* [WORK REQUEST] In the data below, the answer is the run of lines from the line containing "25: (355, 224, 5.22)" through the line containing "[00:03.704]", both included; print it exactly and nothing else.

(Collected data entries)
===

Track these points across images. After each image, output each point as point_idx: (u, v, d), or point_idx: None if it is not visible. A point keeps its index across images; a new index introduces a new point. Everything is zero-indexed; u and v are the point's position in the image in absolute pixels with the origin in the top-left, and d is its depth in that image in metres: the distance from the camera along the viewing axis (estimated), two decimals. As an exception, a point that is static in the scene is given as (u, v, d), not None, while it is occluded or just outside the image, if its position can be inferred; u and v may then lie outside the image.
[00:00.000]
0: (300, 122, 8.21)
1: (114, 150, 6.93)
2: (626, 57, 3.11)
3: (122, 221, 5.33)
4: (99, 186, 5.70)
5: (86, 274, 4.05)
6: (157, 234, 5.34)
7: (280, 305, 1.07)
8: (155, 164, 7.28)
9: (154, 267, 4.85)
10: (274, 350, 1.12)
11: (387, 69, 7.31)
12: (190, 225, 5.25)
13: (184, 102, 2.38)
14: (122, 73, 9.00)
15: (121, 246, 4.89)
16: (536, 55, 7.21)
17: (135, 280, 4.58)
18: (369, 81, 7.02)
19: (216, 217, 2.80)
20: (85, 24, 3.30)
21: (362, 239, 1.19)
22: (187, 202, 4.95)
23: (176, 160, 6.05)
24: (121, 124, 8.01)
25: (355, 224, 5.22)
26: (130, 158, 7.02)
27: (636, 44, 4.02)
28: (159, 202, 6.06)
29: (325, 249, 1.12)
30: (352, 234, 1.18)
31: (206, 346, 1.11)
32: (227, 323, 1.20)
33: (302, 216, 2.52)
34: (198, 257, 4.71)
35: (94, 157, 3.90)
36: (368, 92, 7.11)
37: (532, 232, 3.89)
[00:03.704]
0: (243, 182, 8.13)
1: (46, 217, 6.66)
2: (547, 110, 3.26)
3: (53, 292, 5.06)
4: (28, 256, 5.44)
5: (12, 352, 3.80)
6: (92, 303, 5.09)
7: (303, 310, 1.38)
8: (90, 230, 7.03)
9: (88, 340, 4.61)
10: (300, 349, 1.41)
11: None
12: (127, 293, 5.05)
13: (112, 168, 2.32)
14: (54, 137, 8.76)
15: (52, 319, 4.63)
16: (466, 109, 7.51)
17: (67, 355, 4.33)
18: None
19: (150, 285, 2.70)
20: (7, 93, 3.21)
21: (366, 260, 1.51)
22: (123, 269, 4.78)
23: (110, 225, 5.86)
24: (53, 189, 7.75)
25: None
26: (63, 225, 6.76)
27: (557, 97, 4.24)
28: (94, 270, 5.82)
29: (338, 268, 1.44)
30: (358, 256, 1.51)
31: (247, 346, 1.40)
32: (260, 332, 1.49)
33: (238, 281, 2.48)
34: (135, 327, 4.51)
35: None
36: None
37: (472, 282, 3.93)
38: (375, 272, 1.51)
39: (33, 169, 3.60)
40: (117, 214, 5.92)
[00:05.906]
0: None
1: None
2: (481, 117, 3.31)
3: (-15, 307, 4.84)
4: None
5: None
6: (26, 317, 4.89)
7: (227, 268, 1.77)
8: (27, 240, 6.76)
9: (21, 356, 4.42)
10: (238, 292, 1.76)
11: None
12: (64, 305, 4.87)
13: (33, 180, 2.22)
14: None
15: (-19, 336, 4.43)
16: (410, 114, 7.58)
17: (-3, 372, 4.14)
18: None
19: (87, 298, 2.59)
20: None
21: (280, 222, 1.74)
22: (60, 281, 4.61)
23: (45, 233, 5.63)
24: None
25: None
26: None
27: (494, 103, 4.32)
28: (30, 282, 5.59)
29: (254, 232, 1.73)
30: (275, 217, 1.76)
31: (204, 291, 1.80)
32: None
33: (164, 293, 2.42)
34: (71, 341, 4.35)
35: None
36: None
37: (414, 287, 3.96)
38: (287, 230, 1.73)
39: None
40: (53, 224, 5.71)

===

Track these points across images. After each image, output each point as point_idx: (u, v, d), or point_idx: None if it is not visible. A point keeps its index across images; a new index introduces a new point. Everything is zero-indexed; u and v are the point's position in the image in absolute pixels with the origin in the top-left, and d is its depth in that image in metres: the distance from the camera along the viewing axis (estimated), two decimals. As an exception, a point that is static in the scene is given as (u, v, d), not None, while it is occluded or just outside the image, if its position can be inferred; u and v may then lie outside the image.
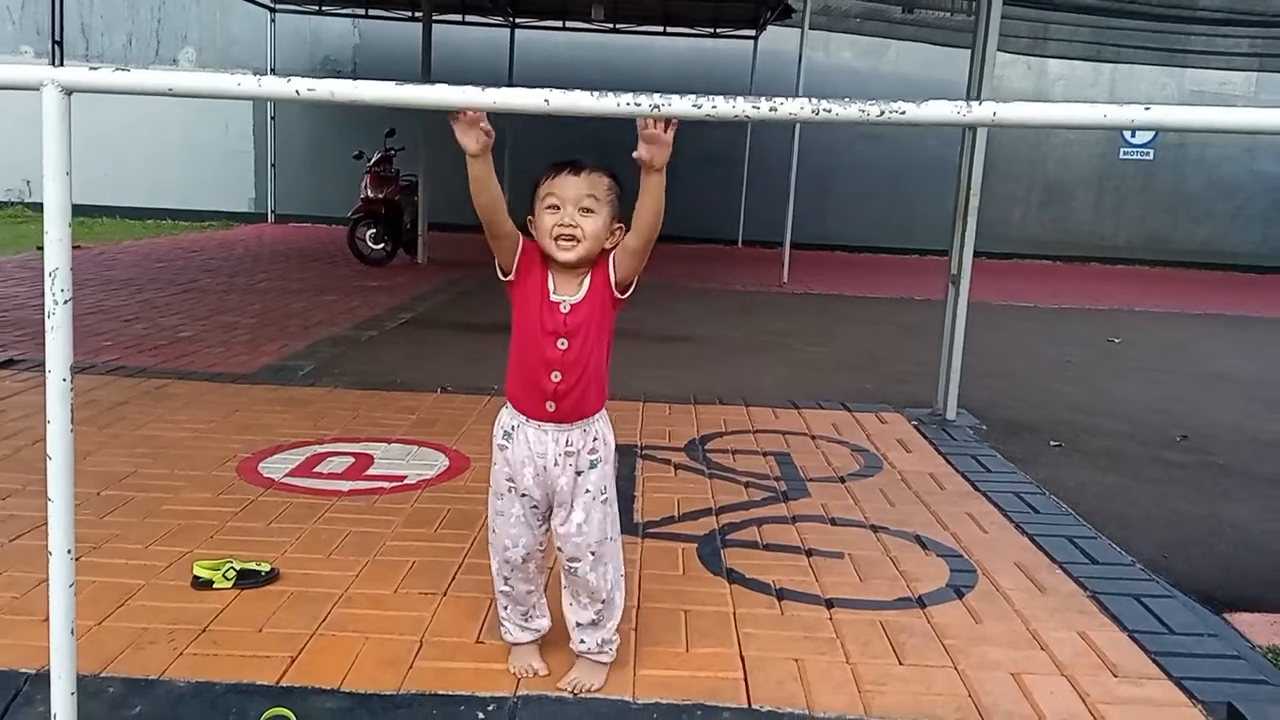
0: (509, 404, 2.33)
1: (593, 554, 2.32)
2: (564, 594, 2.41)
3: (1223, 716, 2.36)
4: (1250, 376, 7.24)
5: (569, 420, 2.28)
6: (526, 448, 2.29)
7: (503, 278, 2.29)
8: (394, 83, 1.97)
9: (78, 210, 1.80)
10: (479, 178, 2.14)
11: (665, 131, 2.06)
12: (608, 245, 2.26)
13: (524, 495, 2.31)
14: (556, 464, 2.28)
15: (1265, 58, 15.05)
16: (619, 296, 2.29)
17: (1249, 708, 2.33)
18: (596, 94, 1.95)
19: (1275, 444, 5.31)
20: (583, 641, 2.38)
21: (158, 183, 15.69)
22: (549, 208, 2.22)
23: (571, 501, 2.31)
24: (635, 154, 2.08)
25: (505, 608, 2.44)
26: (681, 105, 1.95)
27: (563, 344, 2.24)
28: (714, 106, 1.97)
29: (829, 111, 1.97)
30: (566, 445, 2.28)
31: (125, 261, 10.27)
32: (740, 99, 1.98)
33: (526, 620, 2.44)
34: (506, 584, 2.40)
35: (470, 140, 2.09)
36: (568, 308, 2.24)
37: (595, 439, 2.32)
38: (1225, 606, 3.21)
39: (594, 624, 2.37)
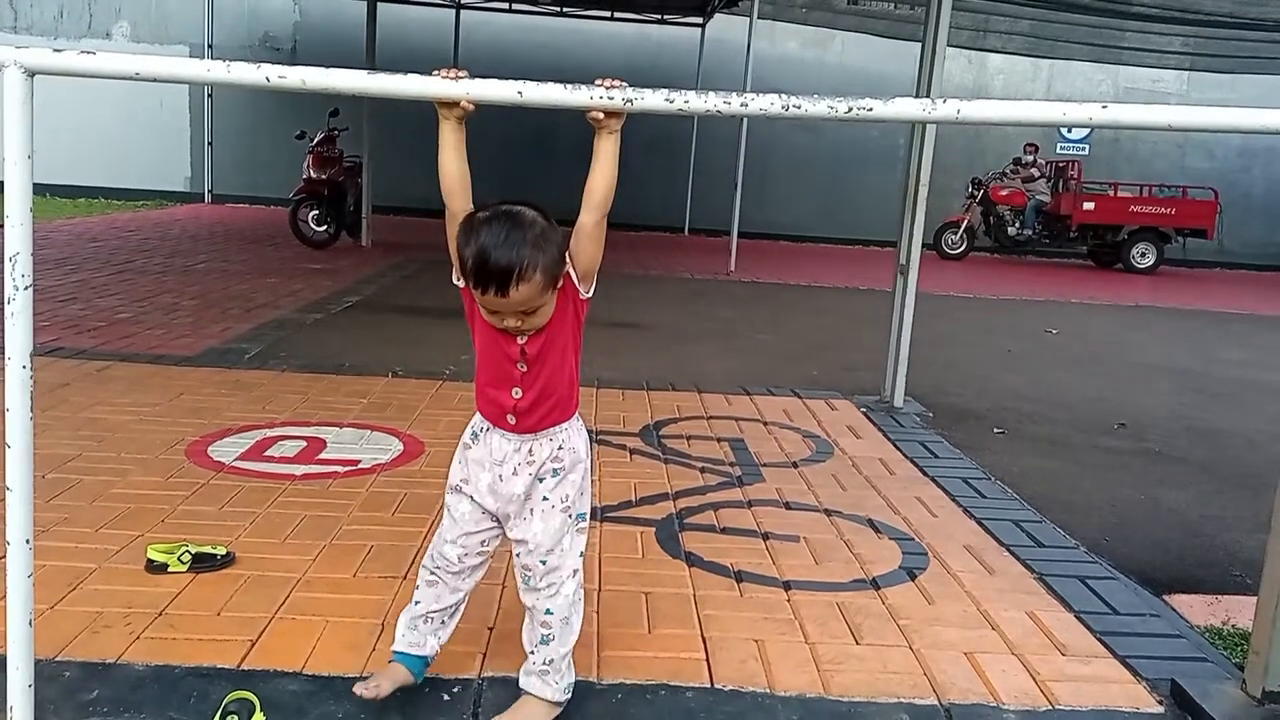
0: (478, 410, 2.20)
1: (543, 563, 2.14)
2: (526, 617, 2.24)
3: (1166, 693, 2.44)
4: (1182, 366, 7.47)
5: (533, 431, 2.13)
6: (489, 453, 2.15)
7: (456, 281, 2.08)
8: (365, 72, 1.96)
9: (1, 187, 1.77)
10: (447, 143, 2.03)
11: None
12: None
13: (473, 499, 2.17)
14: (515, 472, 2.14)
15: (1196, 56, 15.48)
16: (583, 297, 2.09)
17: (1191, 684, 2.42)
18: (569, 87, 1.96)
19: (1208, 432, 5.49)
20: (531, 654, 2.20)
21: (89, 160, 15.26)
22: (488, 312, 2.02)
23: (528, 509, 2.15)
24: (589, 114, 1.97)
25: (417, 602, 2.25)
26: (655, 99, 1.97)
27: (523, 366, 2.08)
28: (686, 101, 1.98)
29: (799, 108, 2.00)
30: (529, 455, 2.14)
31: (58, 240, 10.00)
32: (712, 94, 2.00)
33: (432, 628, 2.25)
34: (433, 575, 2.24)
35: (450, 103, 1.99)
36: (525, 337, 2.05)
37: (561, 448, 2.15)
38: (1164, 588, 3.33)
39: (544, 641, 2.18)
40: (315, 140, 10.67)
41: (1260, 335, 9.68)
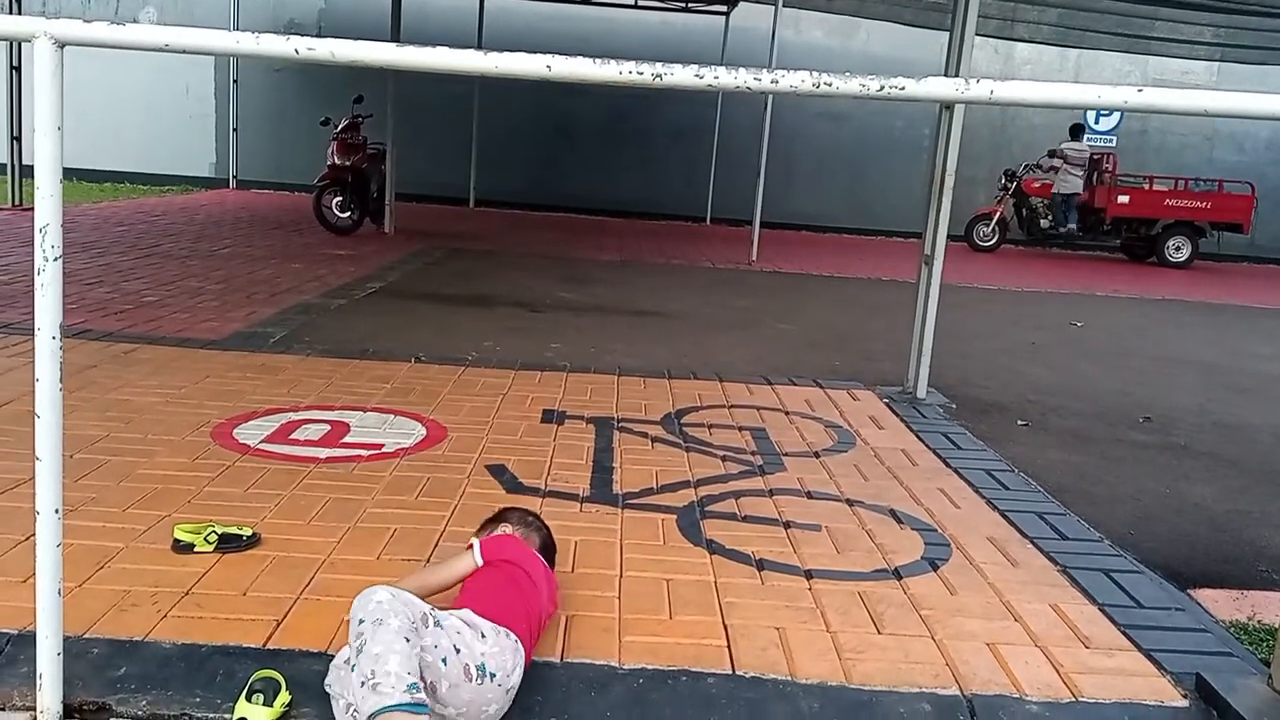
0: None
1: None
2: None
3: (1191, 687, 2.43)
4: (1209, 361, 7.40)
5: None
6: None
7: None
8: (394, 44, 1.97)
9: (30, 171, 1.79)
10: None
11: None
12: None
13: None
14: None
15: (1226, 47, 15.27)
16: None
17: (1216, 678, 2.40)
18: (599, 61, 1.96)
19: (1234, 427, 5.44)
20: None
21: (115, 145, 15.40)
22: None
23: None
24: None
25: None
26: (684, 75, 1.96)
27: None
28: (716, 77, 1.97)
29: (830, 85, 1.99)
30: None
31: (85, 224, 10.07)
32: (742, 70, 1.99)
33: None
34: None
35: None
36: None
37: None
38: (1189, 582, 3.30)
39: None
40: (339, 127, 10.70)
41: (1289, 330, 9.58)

===

* [OUTPUT FOR THIS EXERCISE]
25: (355, 224, 5.22)
26: (130, 158, 7.02)
27: (636, 44, 4.02)
28: (159, 202, 6.06)
29: (325, 249, 1.12)
30: (352, 234, 1.18)
31: (206, 346, 1.11)
32: (227, 323, 1.20)
33: (302, 216, 2.52)
34: (198, 257, 4.71)
35: (94, 157, 3.90)
36: (368, 92, 7.11)
37: (532, 232, 3.89)
[00:03.704]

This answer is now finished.